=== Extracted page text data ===
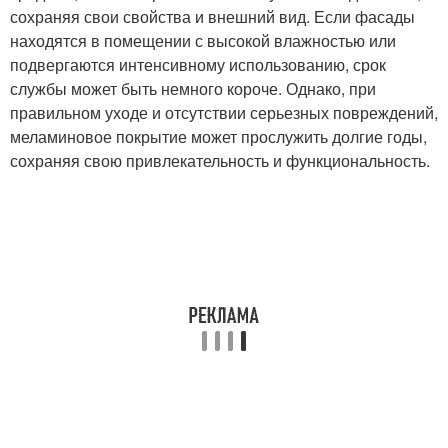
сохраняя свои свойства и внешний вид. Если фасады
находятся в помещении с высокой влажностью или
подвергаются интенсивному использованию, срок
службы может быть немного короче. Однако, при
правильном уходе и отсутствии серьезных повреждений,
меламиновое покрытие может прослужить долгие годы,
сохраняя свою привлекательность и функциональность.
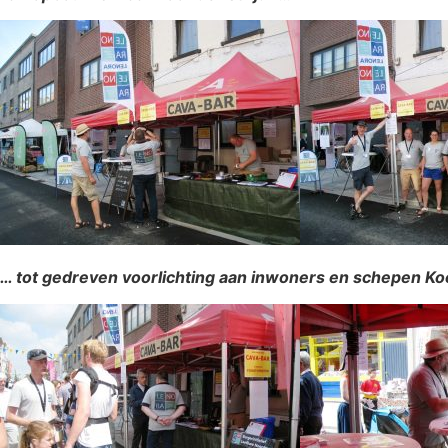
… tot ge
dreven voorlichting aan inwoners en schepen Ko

==

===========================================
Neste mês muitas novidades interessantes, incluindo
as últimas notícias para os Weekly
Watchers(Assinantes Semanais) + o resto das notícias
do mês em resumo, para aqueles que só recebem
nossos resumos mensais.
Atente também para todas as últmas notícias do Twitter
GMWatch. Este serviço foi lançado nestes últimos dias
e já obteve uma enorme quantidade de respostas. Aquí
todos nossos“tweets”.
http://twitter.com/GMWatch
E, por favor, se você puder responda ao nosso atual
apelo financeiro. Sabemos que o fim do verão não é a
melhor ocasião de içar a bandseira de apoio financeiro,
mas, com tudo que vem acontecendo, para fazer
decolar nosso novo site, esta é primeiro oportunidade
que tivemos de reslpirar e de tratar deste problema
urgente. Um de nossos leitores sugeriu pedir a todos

=== Instruction ===
Using the data above, return the lines from the one holding "подвергаются интенсивному использованию, срок" through the one holding "dreven voorlichting aan" exactly, but not the pictures.

=== Written answer ===
подвергаются интенсивному использованию, срок
службы может быть немного короче. Однако, при
правильном уходе и отсутствии серьезных повреждений,
меламиновое покрытие может прослужить долгие годы,
сохраняя свою привлекательность и функциональность.
… tot ge
dreven voorlichting aan inwoners en schepen Ko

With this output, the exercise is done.